Asıl ismi Yûnus Mürebbî'dir. 1204 senesinde Selçuklu kumandanlarından Hüsâmeddîn Çoban Bey komutasındaki ordu ile Kastamonu fethine katıldı. Günlerce süren muhasarada kaleyi almak şöyle dursun, surlara tırmanmak dahi mümkün olmadı. Bir gün Yûnus Mürebbî, Hüsâmeddîn Çoban Beyin huzûruna çıkarak yapılacak ilk cenkde bayraktar olmak istediğini arzetti. Çocuk sayılacak yaşta olması sebebiyle hayır cevabını alınca:
- Ata Beyim gece rüyâmda sevgili ve şerefli Peygamber efendimizi görmekle şereflendim.
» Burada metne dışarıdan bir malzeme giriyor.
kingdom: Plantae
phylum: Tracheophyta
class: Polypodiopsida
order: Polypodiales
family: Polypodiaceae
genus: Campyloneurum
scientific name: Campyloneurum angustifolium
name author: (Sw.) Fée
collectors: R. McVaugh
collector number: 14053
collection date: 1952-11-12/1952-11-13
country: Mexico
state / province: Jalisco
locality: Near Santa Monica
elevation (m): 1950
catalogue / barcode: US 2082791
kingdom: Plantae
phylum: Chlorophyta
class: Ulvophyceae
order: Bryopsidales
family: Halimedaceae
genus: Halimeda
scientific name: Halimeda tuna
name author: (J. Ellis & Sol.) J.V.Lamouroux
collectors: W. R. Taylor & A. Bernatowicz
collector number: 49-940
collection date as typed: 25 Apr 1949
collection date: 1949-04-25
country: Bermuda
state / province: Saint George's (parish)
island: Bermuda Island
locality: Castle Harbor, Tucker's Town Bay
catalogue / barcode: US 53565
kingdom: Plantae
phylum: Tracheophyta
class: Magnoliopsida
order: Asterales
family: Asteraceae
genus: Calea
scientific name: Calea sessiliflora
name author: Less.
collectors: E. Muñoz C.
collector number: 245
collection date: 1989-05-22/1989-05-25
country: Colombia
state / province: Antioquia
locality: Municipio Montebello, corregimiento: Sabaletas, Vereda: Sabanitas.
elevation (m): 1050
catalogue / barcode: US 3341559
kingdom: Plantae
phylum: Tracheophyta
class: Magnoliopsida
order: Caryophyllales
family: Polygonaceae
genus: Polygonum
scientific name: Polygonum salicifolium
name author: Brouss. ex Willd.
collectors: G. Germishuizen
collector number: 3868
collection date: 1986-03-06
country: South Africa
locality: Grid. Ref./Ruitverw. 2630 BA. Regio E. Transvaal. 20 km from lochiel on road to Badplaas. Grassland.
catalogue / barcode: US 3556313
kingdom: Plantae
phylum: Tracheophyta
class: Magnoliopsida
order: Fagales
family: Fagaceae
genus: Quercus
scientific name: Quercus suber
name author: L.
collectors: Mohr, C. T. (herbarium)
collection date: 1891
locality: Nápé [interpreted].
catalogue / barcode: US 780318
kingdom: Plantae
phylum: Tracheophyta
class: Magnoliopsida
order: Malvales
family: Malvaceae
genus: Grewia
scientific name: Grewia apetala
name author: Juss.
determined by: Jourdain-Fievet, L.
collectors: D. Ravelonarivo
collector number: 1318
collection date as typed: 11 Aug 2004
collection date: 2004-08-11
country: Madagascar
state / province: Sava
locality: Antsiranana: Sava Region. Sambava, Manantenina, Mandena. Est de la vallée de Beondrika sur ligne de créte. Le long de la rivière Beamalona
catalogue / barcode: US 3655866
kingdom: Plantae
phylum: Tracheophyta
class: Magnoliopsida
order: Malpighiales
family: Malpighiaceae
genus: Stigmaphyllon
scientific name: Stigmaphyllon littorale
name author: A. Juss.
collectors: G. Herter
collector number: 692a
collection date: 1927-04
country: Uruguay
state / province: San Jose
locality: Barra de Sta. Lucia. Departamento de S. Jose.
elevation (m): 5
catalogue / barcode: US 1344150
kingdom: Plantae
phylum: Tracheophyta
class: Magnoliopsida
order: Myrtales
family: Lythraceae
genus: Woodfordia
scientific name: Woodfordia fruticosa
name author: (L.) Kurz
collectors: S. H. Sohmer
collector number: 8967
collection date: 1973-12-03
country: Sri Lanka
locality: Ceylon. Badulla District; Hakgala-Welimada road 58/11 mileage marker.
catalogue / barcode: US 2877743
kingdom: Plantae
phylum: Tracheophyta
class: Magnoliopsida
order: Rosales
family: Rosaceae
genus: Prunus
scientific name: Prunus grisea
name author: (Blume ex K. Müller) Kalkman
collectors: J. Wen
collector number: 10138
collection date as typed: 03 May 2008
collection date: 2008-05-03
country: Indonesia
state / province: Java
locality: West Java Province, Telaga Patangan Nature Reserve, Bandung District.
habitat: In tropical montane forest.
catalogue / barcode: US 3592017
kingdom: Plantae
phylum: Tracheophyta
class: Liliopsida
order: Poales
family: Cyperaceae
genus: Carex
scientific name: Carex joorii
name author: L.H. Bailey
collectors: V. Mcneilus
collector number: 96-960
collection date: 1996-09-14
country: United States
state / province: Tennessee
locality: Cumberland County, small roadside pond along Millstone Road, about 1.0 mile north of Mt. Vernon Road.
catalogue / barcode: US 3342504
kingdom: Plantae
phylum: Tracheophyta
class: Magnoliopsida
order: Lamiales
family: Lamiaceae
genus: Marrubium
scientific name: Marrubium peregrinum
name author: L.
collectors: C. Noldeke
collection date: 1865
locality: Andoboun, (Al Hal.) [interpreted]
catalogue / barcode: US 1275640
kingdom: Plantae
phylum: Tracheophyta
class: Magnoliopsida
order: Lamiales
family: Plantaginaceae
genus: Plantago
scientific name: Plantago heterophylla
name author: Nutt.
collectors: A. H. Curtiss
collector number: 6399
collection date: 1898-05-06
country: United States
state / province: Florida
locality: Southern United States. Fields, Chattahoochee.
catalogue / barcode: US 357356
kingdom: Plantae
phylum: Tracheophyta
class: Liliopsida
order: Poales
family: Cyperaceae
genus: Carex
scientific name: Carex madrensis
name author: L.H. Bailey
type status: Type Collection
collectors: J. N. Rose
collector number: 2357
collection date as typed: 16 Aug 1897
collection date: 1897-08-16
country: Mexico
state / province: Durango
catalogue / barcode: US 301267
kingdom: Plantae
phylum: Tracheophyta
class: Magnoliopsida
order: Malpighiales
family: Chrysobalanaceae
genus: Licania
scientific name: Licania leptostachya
"Yarın bana kavuşacaksın. Fakat elinde bayrakla bana gel!" dedi, diyerek rüyâsını anlattı. Cenk esnâsında belindeki urganı kale burçlarına fırlatıp, dökülen kızgın yağlara, alevli parçalara aldırmadan burca tırmanıp sancağı dikti ve elindeki kılıç ile kale kapısının halatlarını keserek kapıyı açtı. Açılan kapıdan içeri hücum edilerek kale fethedilince, Yûnus Mürebbî'nin vücudunda pek çok ok yarası olmasına rağmen sancağı dimdik tuttuğu görüldü. Nâşı Kastamonu kalesine defnedilerek bir de türbe yapıldı. Yöre halkının Bayraklı Sultan olarak tanıdığı Yûnus Mürebbî sık sık ziyâret edilmektedir.